Дальнейшие направления создания кода

Что делать дальше:

  • Вариант 3x в radix2.
    Сейчас 2x в radix2 ускоряет вычисления, поэтому можно сделать 3x (и далее).
    Сейчас 2x в radix4 замедляет вычисления, поэтому бесполезно делать 3x.
    Вряд ли это даст что‑то интересное, но для полноты картины можно сделать.

  • Варианты Stage, в которых коэффициенты вычисляются на ходу, а не читаются из памяти.
    Это должно ускорить вычисления в случаях, когда данные не помещаются в кэш.
    В radix4 можно рассмотреть ещё такой случай: читать из памяти только coefC и вычислять coefD/coefE из coefC.

  • Варианты Stage, на вход которым подаётся один постоянный коэффициент (или набор коэффициентов c/d/e для radix4).
    Можно заметить, что первый Stage использует один и тот же коэффициент для обработки всего входного массива. Второй Stage использует 2 разных коэффициента: один — для обработки первой половины массива, второй — для обработки второй половины. Третий Stage использует 4 разных коэффициента и так далее
    Можно разбить обработку входного массива на части, обрабатываемые одинаковым коэффициентом. Получили коэффициент (из памяти или вычислением на ходу) — обработали часть массива, получили следующий коэффициент — обработали следующую часть массива.
    Этот способ будет работать для начальных Stage, у которых такие части достаточно длинные. Для более поздних Stage надо использовать обычные методы получения коэффициентов (на каждом шаге читать из памяти или вычислять на ходу).
    Поиск границы между начальными и поздними Stage придётся делать экспериментально.
    Это отдельная задача.

  • Объединить Reverse и первый Stage.
    Сейчас есть объединение нескольких Stage в одном цикле (2x). Можно аналогично объединить Reverse и первый Stage (в общем случае — Reverse и несколько первых Stage).

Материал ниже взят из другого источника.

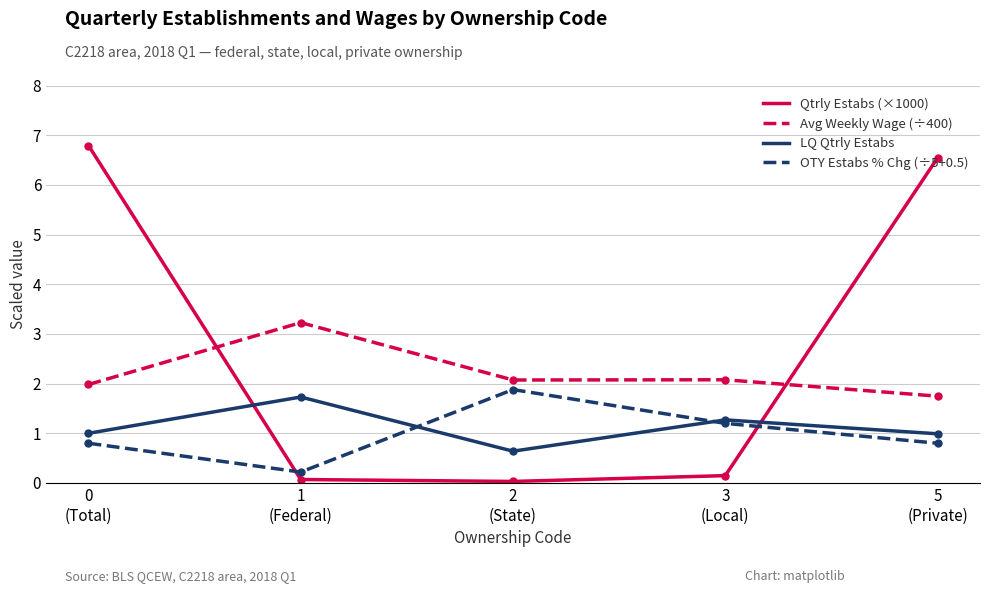

What is the maximum value shown in the chart?

6.8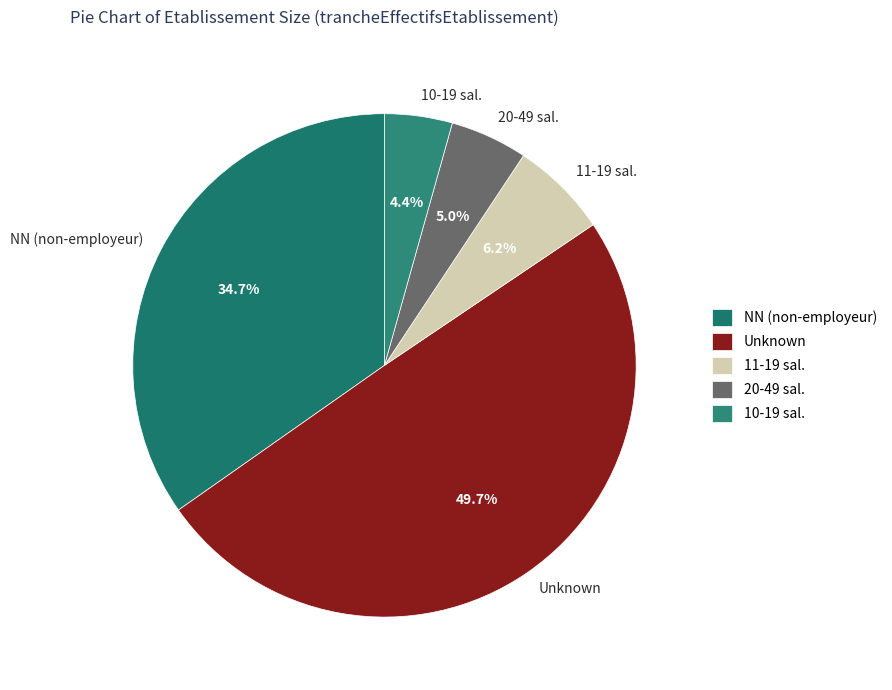

Does 20-49 sal. represent more than half of the total?

No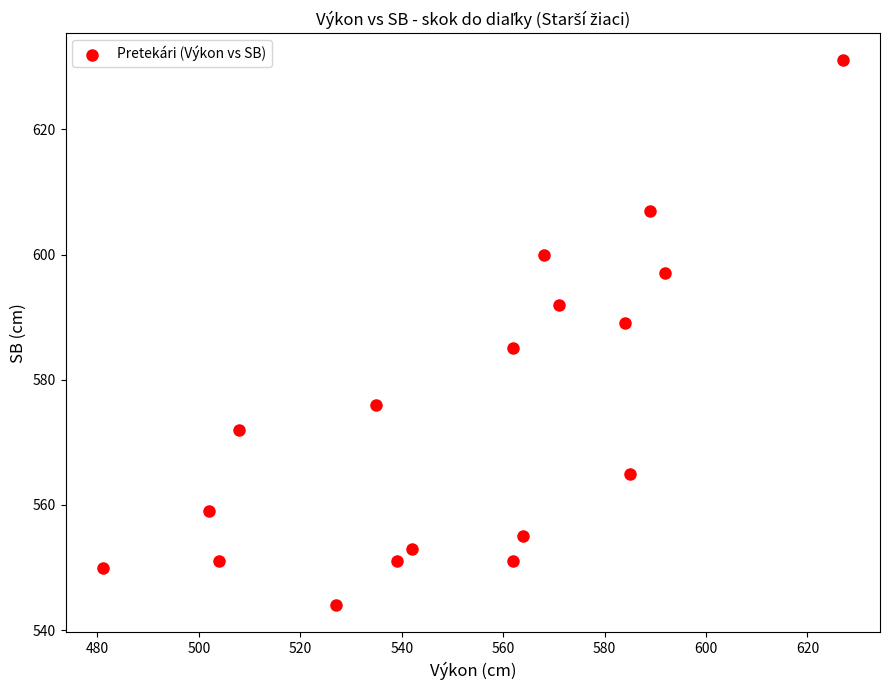

What is the range of Y values (max minus min)?

87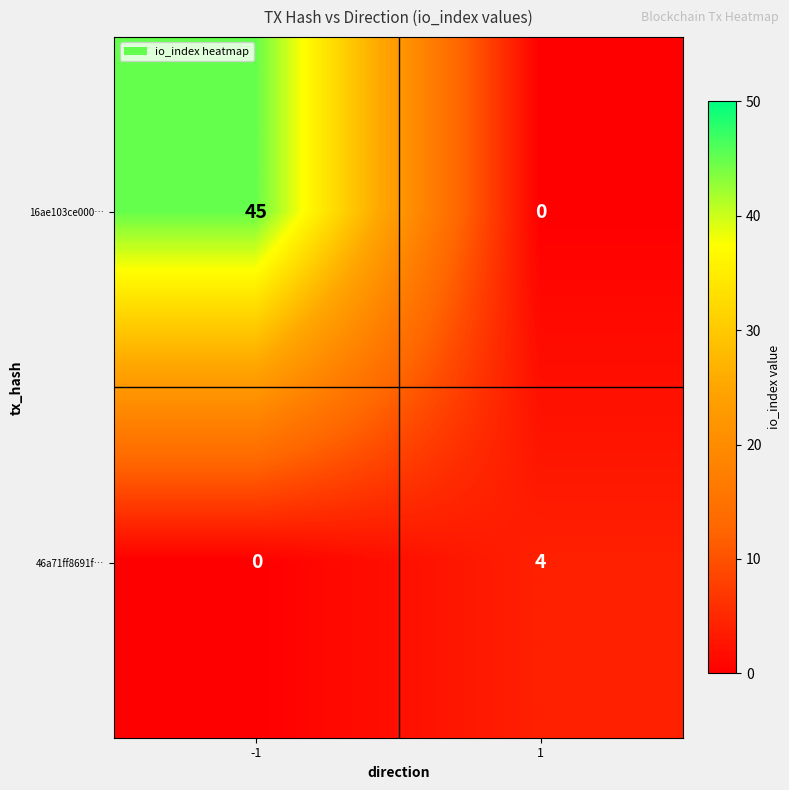

Is it true that 46a71ff8691f… equals -2 at -1?

False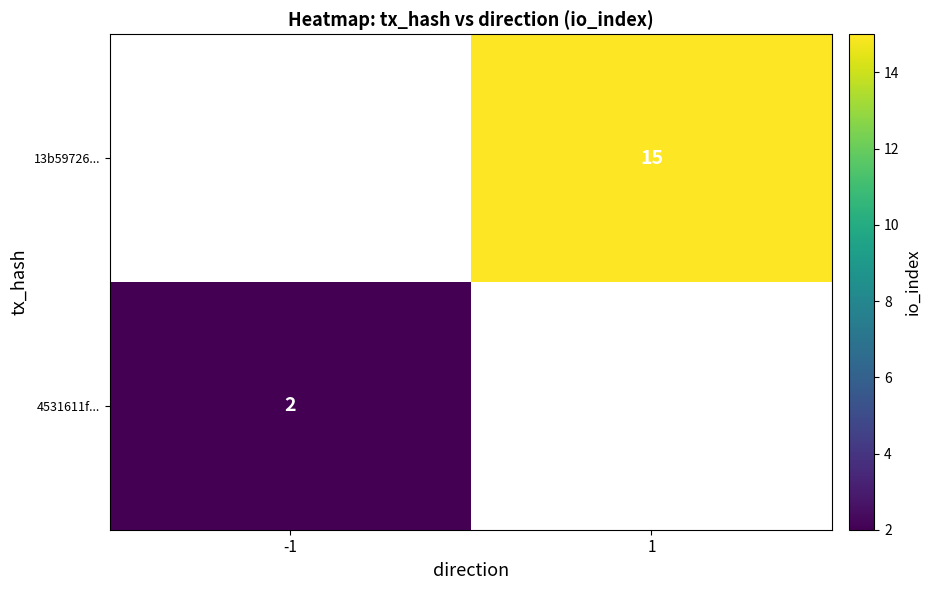

What is the maximum value shown in the chart?

15.0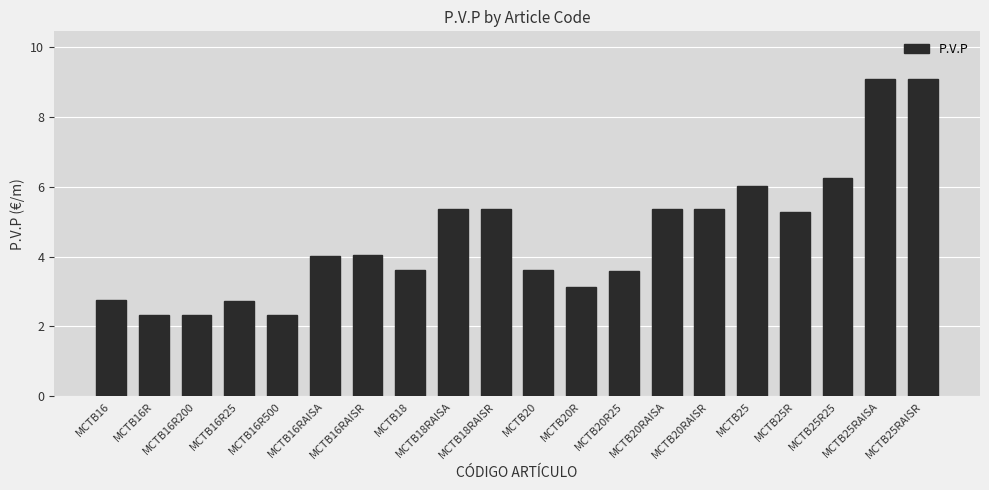

How many data points does each series have?

20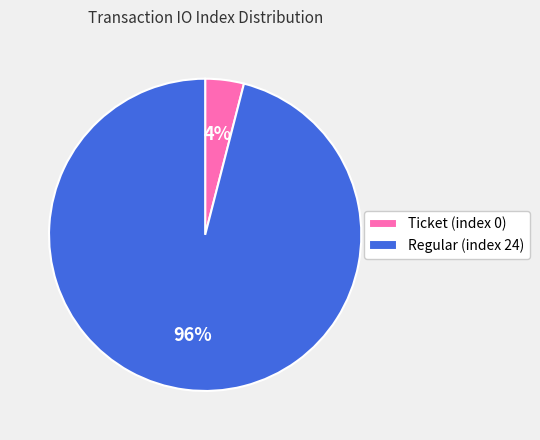

True or false: Ticket (index 0) accounts for 4% of the total.

True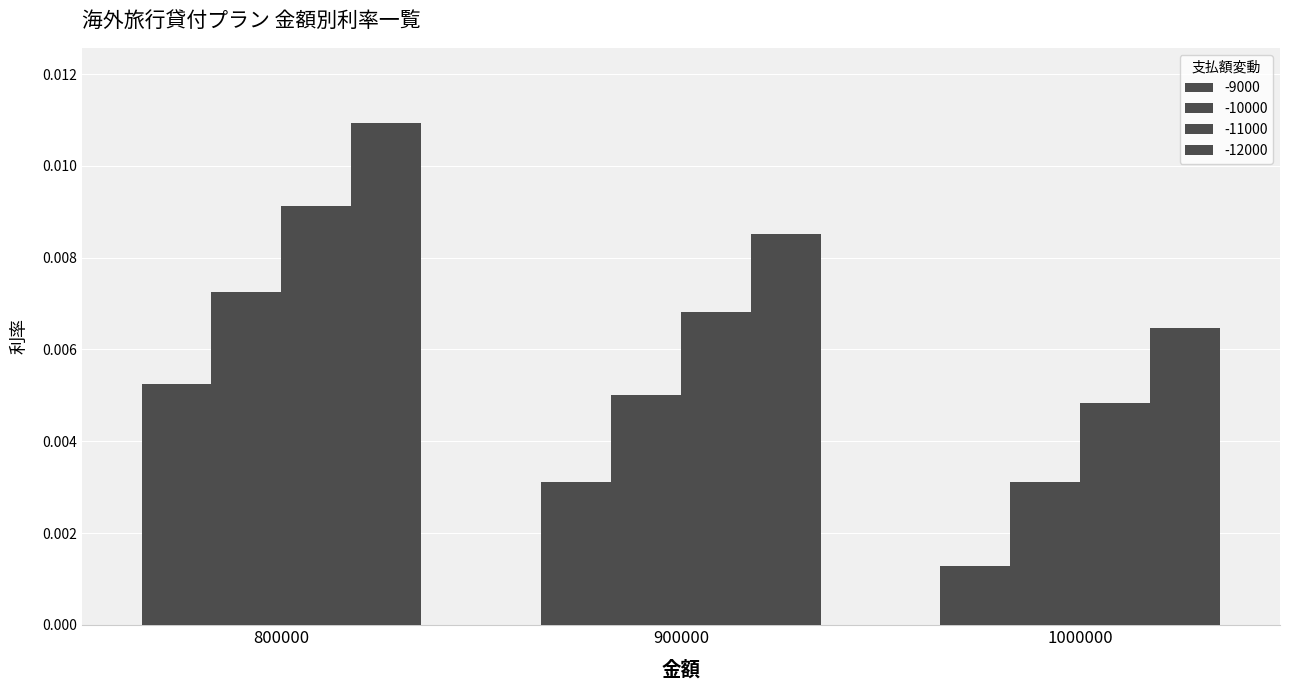

At how many categories does at least one series exceed 0?

3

  • Входные данные типа double complex.
    Сейчас сделан float complex.
    Надо сделать версию для double complex.


Заключение

На примере stage_radix4_2x можно понять, что компилятор делает много работы по эффективной упаковке инструкций в такты. Вручную такая задача заняла бы много времени.
Я пишу код на Си так, чтобы его было удобно читать, а компилятор тасует операции так, чтобы, они эффективнее выполнялись. На ассемблере мне бы пришлось выбирать между понятным кодом и быстрым кодом.

На ассемблере приятно решать небольшие задачи, полностью осознавая, что где происходит. Однако, стоит немного увеличить сложность, и мозги начинают резко уставать.
Не уверен, смог бы я решить эту задачу на чистом ассемблере.